Principles of Prompting
To help you write more effective prompts, ensure that your prompt has clear and specific instructions. To achieve this, you can use delimiters (triple quotes/backticks/dashes, XML tags, etc.) to provide additional information or context to prompts. Asking the model to produce a structured output such as HTML, JSON, etc., also helps the model stay more focused on how it formats its response. Check whether the conditions are satisfied and verify the assumptions required to perform the task. Sometimes, at first glance, the solution to a problem looks right, but when you work the problem out step by step, you realize that the original solution was wrong. Models will sometimes make those same mistakes, so forcing the model to check conditions and avoid making assumptions will help yield more accurate results. Another great tool for providing clear and specific instructions is few-shot prompting. This is when you give the model successful examples of the task being completed, so that it can follow a similar format and provide a more accurate result.

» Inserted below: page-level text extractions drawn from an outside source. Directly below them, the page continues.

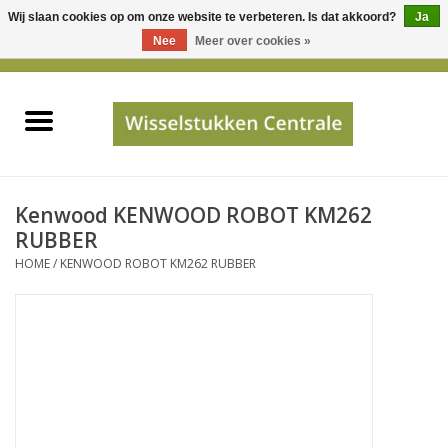
Wij slaan cookies op om onze website te verbeteren. Is dat akkoord?
Ja
Gebruik
Nee
Meer over cookies »
de
0 Artikelen - €0,00
pijltjes
Home
op
en
neer
INFO
om
een
PRIJSAANVRAAG
Kenwood KENWOOD ROBOT KM262
beschikbaar
RUBBER
resultaat
HOME
/
KENWOOD ROBOT KM262 RUBBER
JUISTE GEGEVENS
te
selecteren.
SHOP
Druk
op
Enter
Apparaten
om
naar
Merken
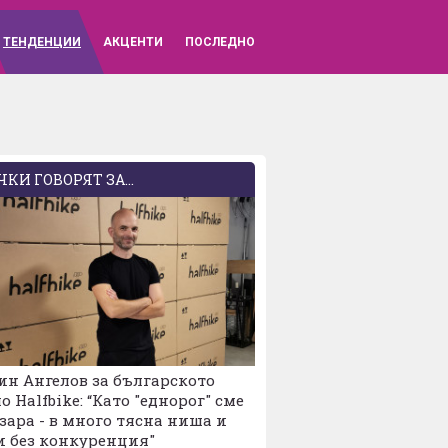
ВХОД
ТЕНДЕНЦИИ
АКЦЕНТИ
ПОСЛЕДНО
КИ ГОВОРЯТ ЗА...
н Ангелов за българското
о Halfbike: “Като "еднорог" сме
зара - в много тясна ниша и
и без конкуренция"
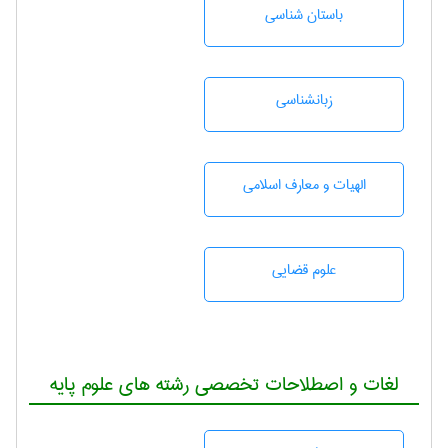
باستان شناسی
زبانشناسی
الهیات و معارف اسلامی
علوم قضایی
لغات و اصطلاحات تخصصی رشته های علوم پایه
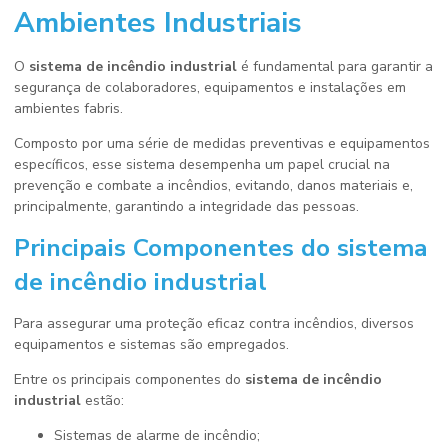
Ambientes Industriais
O
sistema de incêndio industrial
é fundamental para garantir a
segurança de colaboradores, equipamentos e instalações em
ambientes fabris.
Composto por uma série de medidas preventivas e equipamentos
específicos, esse sistema desempenha um papel crucial na
prevenção e combate a incêndios, evitando, danos materiais e,
principalmente, garantindo a integridade das pessoas.
Principais Componentes do
sistema
de incêndio industrial
Para assegurar uma proteção eficaz contra incêndios, diversos
equipamentos e sistemas são empregados.
Entre os principais componentes do
sistema de incêndio
industrial
estão:
Sistemas de alarme de incêndio;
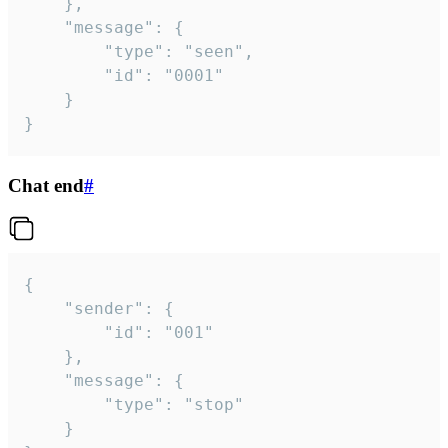
	},

	"message": {

		"type": "seen",

		"id": "0001"

	}

}
Chat end
#
{

	"sender": {

		"id": "001"

	},

	"message": {

		"type": "stop"

	}
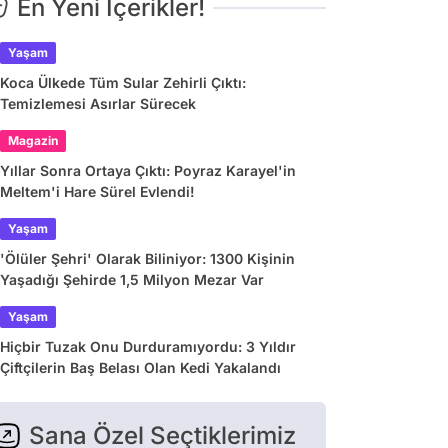
En Yeni İçerikler!
Yaşam
Koca Ülkede Tüm Sular Zehirli Çıktı:
Temizlemesi Asırlar Sürecek
Magazin
Yıllar Sonra Ortaya Çıktı: Poyraz Karayel'in
Meltem'i Hare Sürel Evlendi!
Yaşam
'Ölüler Şehri' Olarak Biliniyor: 1300 Kişinin
Yaşadığı Şehirde 1,5 Milyon Mezar Var
Yaşam
Hiçbir Tuzak Onu Durduramıyordu: 3 Yıldır
Çiftçilerin Baş Belası Olan Kedi Yakalandı
Sana Özel Seçtiklerimiz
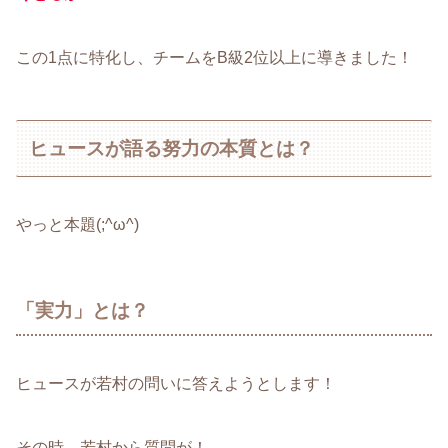
この1点に特化し、チームをB級2位以上に導きました！
ヒュースが語る努力の本質とは？
やっと本題(;^ω^)
「実力」とは？
ヒュースが若村の問いに答えようとします！
その時、若村から質問が！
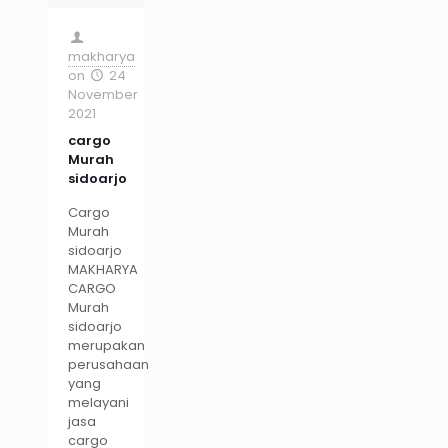
makharya
on
24
November
2021
cargo
Murah
sidoarjo
Cargo
Murah
sidoarjo
MAKHARYA
CARGO
Murah
sidoarjo
merupakan
perusahaan
yang
melayani
jasa
cargo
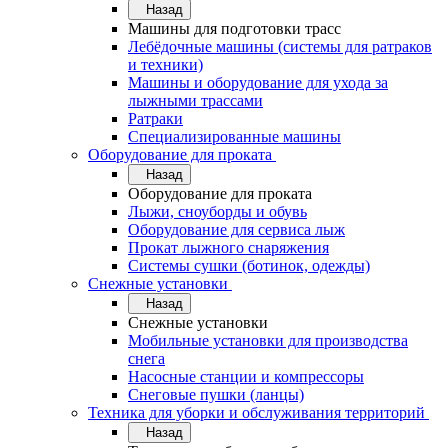
Назад
Машины для подготовки трасс
Лебёдочные машины (системы для ратраков
и техники)
Машины и оборудование для ухода за
лыжными трассами
Ратраки
Специализированные машины
Оборудование для проката
Назад
Оборудование для проката
Лыжи, сноуборды и обувь
Оборудование для сервисa лыж
Прокат лыжного снаряжения
Системы сушки (ботинок, одежды)
Снежные установки
Назад
Снежные установки
Мобильные установки для производства
снега
Насосные станции и компрессоры
Снеговые пушки (ланцы)
Техника для уборки и обслуживания территорий
Назад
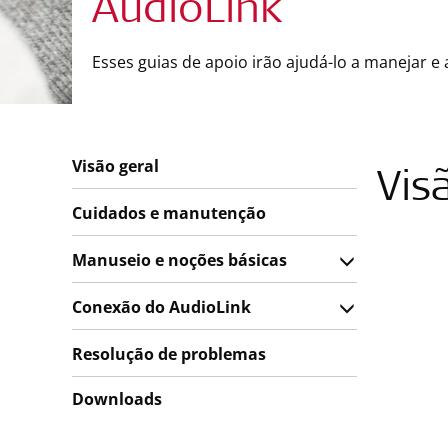
AudioLink
Esses guias de apoio irão ajudá-lo a manejar e
Visão geral
Vis
Cuidados e manutenção
Manuseio e noções básicas
Conexão do AudioLink
Resolução de problemas
Downloads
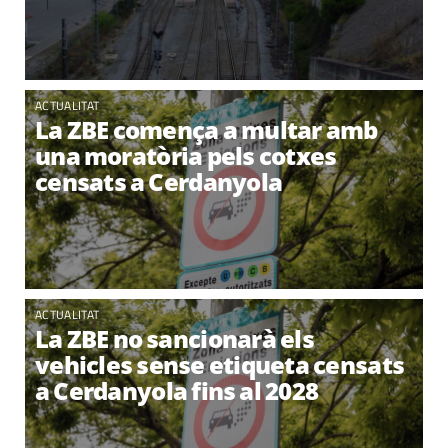
ACTUALITAT
La ZBE comença a multar amb
una moratòria pels cotxes
censats a Cerdanyola
ACTUALITAT
La ZBE no sancionarà els
vehicles sense etiqueta censats
a Cerdanyola fins al 2028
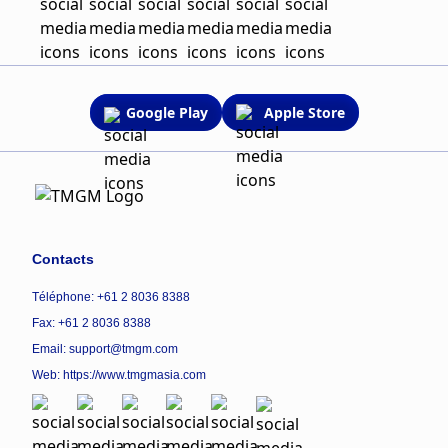
Google Play
Apple Store
Contacts
Téléphone: +61 2 8036 8388
Fax: +61 2 8036 8388
Email: support@tmgm.com
Web:
https://www.tmgmasia.com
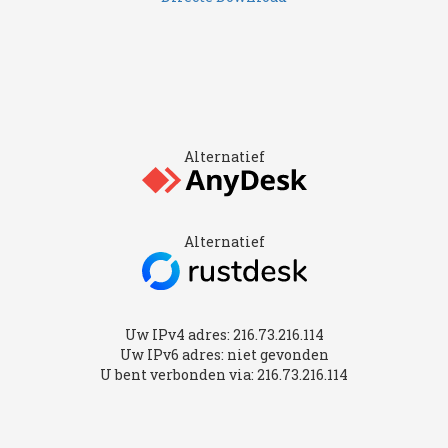
Alternatief
Alternatief
Uw IPv4 adres: 216.73.216.114
Uw IPv6 adres: niet gevonden
U bent verbonden via: 216.73.216.114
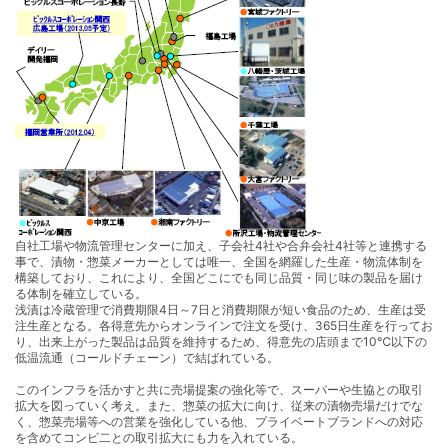
自社工場や物流管理センターに加え、子会社4社や合弁会社4社等と連携する
事で、漬物・惣菜メーカーとしては唯一、全国を網羅した生産・物流体制を
構築しており、これにより、全国どこにでも同じ品質・同じ味の製品を届け
る体制を確立している。
浅漬は冷蔵管理で消費期限4日～7日と消費期限が短い食品のため、生産は受
注生産となる。各得意先からオンラインで注文を受け、365日生産を行ってお
り、出来上がった製品は品質を維持するため、得意先の店頭まで10℃以下の
低温流通（コールドチェーン）で結ばれている。
このインフラを活かすと共に売場提案の強化等で、スーパーや生協との取引
拡大を図っていく考え。また、惣菜の拡大に向け、従来の漬物売場だけでな
く、惣菜売場等への営業を強化している他、プライベートブランドへの対応
を含めてコンビ二との取引拡大にも力を入れている。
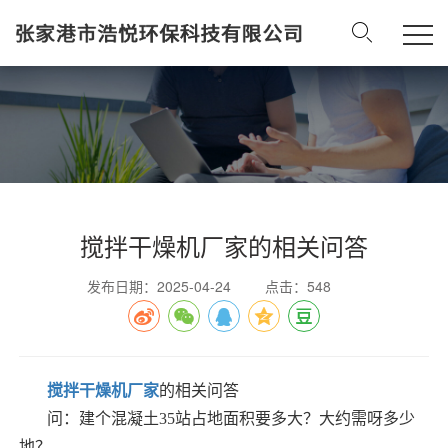
搅拌干燥机厂家的相关问答
发布日期：2025-04-24
点击：548
搅拌干燥机厂家
的相关问答
问：建个混凝土35站占地面积要多大？大约需呀多少
地？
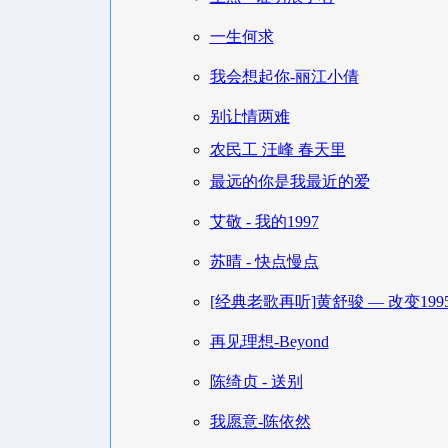
一生何求
我会想起你-丽江小倩
别让情两难
农民工 汪峰 春天里
最远的你是我最近的爱
艾敬 - 我的1997
苏晴 - 快点慢点
[经典老歌再听]黄舒骏 — 改变199
再见理想-Beyond
陈绮贞 - 送别
我愿意-陈依然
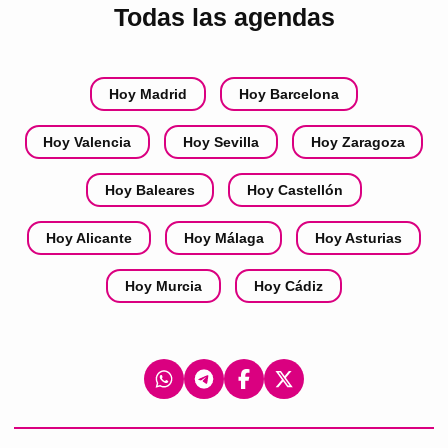
Todas las agendas
Hoy Madrid
Hoy Barcelona
Hoy Valencia
Hoy Sevilla
Hoy Zaragoza
Hoy Baleares
Hoy Castellón
Hoy Alicante
Hoy Málaga
Hoy Asturias
Hoy Murcia
Hoy Cádiz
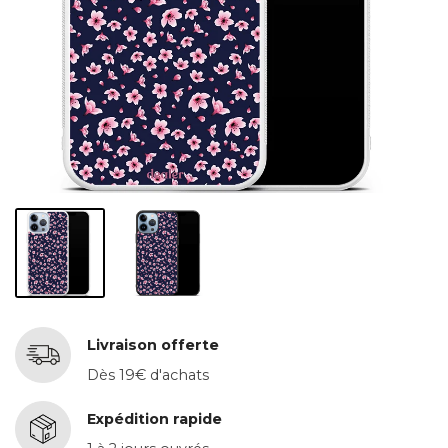
Livraison offerte
Dès 19€ d'achats
Expédition rapide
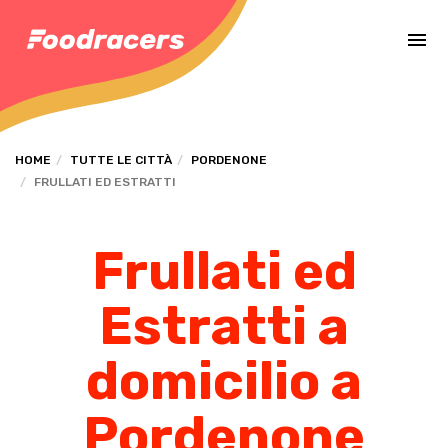
Completa il pagamento dell'ordine in [missing %{deadline} value].
HOME
TUTTE LE CITTÀ
PORDENONE
FRULLATI ED ESTRATTI
Frullati ed
Estratti a
domicilio a
Pordenone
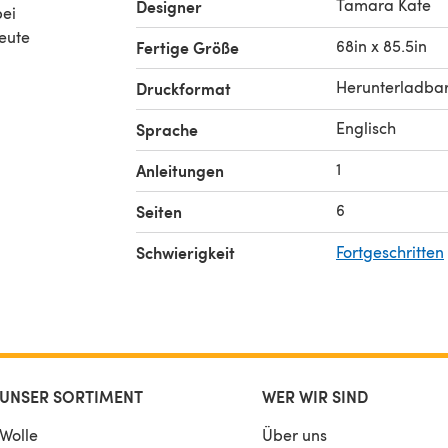
Tamara Kate
Designer
bei
heute
68in x 85.5in
Fertige Größe
Herunterladba
Druckformat
Englisch
Sprache
1
Anleitungen
6
Seiten
Schwierigkeit
Fortgeschritten
UNSER SORTIMENT
WER WIR SIND
Wolle
Über uns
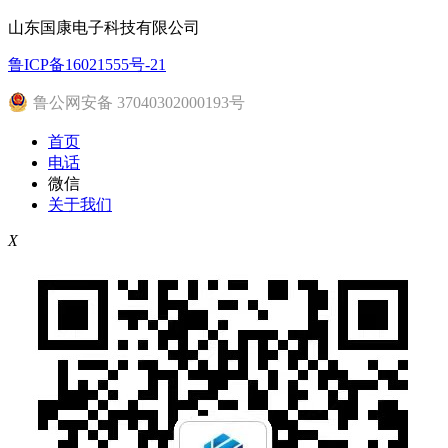
山东国康电子科技有限公司
鲁ICP备16021555号-21
鲁公网安备 37040302000193号
首页
电话
微信
关于我们
X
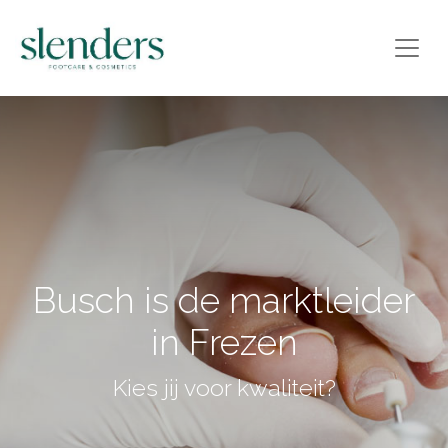
Busch is de marktleider
in Frezen
Kies jij voor kwaliteit?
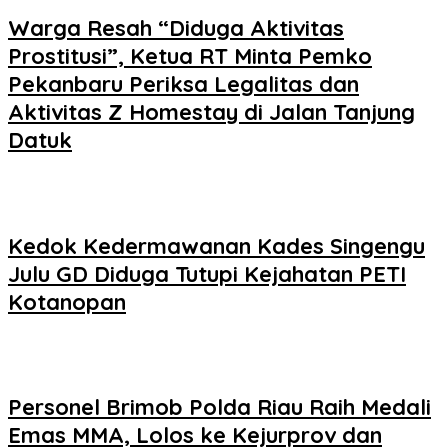
Warga Resah “Diduga Aktivitas
Prostitusi”, Ketua RT Minta Pemko
Pekanbaru Periksa Legalitas dan
Aktivitas Z Homestay di Jalan Tanjung
Datuk
Kedok Kedermawanan Kades Singengu
Julu GD Diduga Tutupi Kejahatan PETI
Kotanopan
Personel Brimob Polda Riau Raih Medali
Emas MMA, Lolos ke Kejurprov dan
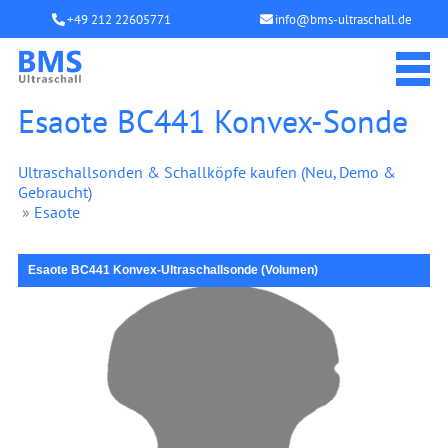
+49 212 22605771
info@bms-ultraschall.de
Esaote BC441 Konvex-Sonde
Ultraschallsonden & Schallköpfe kaufen (Neu, Demo &
Gebraucht)
»
Esaote
Esaote BC441 Konvex-Ultraschallsonde (Volumen)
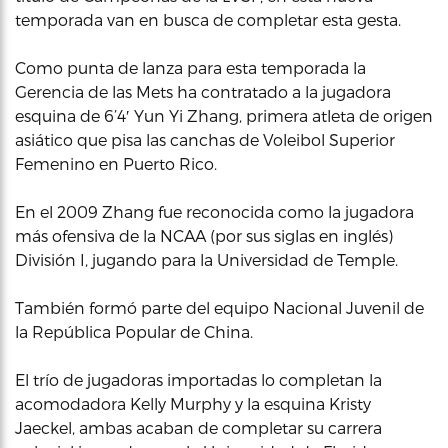
temporada van en busca de completar esta gesta.
Como punta de lanza para esta temporada la
Gerencia de las Mets ha contratado a la jugadora
esquina de 6’4′ Yun Yi Zhang, primera atleta de origen
asiático que pisa las canchas de Voleibol Superior
Femenino en Puerto Rico.
En el 2009 Zhang fue reconocida como la jugadora
más ofensiva de la NCAA (por sus siglas en inglés)
División I, jugando para la Universidad de Temple.
También formó parte del equipo Nacional Juvenil de
la República Popular de China.
El trío de jugadoras importadas lo completan la
acomodadora Kelly Murphy y la esquina Kristy
Jaeckel, ambas acaban de completar su carrera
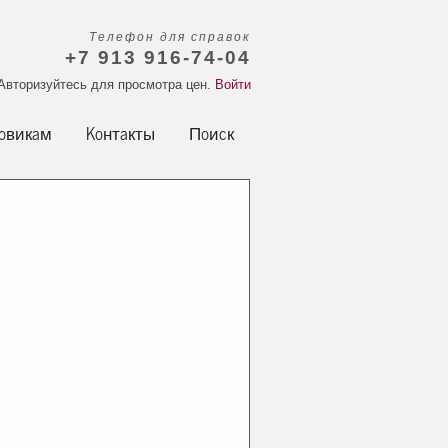
Телефон для справок
+7 913 916-74-04
Авторизуйтесь для просмотра цен.
Войти
овикам
Контакты
Поиск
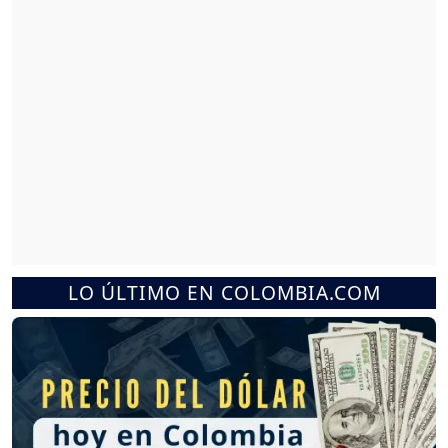
LO ÚLTIMO EN COLOMBIA.COM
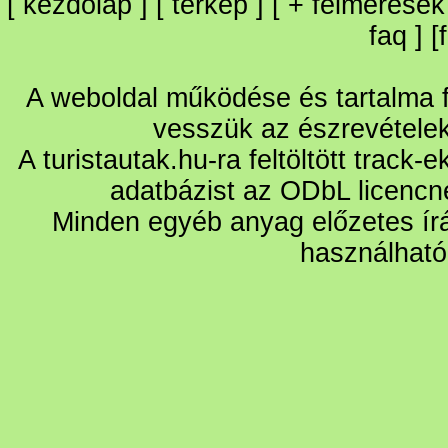
[
kezdőlap
] [
térkép
] [
+
felmérések
faq
] [
A weboldal működése és tartalma fo
vesszük az észrevétele
A turistautak.hu-ra feltöltött track-
adatbázist az ODbL licencn
Minden egyéb anyag előzetes írá
használható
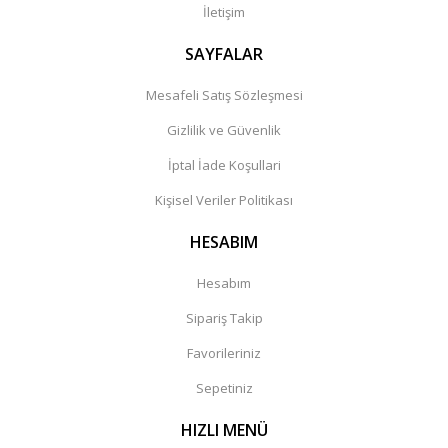
İletişim
SAYFALAR
Mesafeli Satış Sözleşmesi
Gizlilik ve Güvenlik
İptal İade Koşullari
Kişisel Veriler Politikası
HESABIM
Hesabım
Sipariş Takip
Favorileriniz
Sepetiniz
HIZLI MENÜ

Another important principle is to give the model time to think. This isn’t meant to be taken literally, but rather instructs the model to work the problem out slowly rather than rushing to a conclusion. To achieve this, you can explicitly specify the steps required to complete a task (Step 1, 2, 3…) and instruct the model to figure out its own solution before coming to a conclusion. This is similar to the ‘Show Your Work’ portion on a math test to show how you came to your conclusion.
Iterative Prompt Development (IPD)
To develop the prompt you want that consistently yields the exact results you need often takes multiple attempts in which you’re tweaking the original prompt, testing the results, and repeating . This process is called Iterative Prompt Development (IPD). When it comes to developing a prompt, ensure you follow the principles above, then analyze why the result does not give the desired output, refine the idea and prompt, then repeat the process until you consistently get the result you need.
When looking into Prompt Engineering a nice interactive resource for beginners is the online course provided by DeepLearning.AI called ChatGPT Prompt Engineering for Developers which is free (as of writing this blog). The other standout resource that I found myself spending lots of time on was the Prompt Engineering Guide by DAIR.AI. I also found some additional resources through their Github page including some PowerPoint slides with great examples. Microsoft also has a great guide on prompt engineering that can be found here.